Segment Start: Information provided

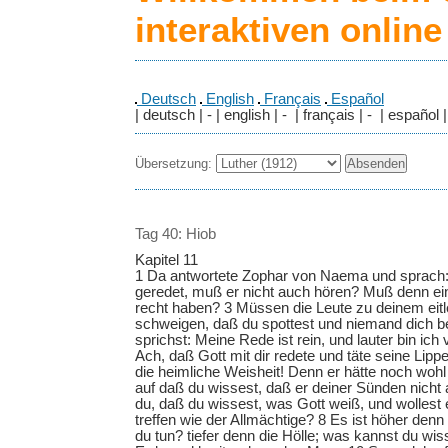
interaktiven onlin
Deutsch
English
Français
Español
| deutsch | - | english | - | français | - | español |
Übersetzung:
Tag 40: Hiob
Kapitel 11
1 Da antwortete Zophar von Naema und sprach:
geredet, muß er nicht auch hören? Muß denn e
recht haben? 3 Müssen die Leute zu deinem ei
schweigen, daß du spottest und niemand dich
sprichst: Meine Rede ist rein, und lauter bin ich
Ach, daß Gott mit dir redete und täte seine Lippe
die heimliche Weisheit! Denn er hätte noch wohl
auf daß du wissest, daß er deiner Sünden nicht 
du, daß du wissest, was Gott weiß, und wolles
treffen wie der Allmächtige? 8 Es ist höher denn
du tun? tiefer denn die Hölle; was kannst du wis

Segment End: Information provided
Segment Start: Information provided

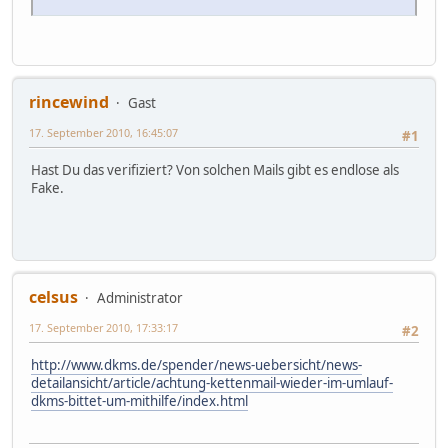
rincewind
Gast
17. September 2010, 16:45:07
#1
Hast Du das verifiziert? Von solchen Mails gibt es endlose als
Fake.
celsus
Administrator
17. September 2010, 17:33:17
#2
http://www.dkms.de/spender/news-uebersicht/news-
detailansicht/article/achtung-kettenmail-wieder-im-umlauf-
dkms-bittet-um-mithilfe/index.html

Segment End: Information provided

Could you put the lines above into a numbered list, starting at the line that contains "interaktiven onlin" and stopping after the line that contains "geredet, muß er nicht auch hören? Muß denn e", with any blank lines left out?

1. interaktiven onlin
2. Deutsch
3. English
4. Français
5. Español
6. | deutsch | - | english | - | français | - | español |
7. Übersetzung:
8. Tag 40: Hiob
9. Kapitel 11
10. 1 Da antwortete Zophar von Naema und sprach:
11. geredet, muß er nicht auch hören? Muß denn e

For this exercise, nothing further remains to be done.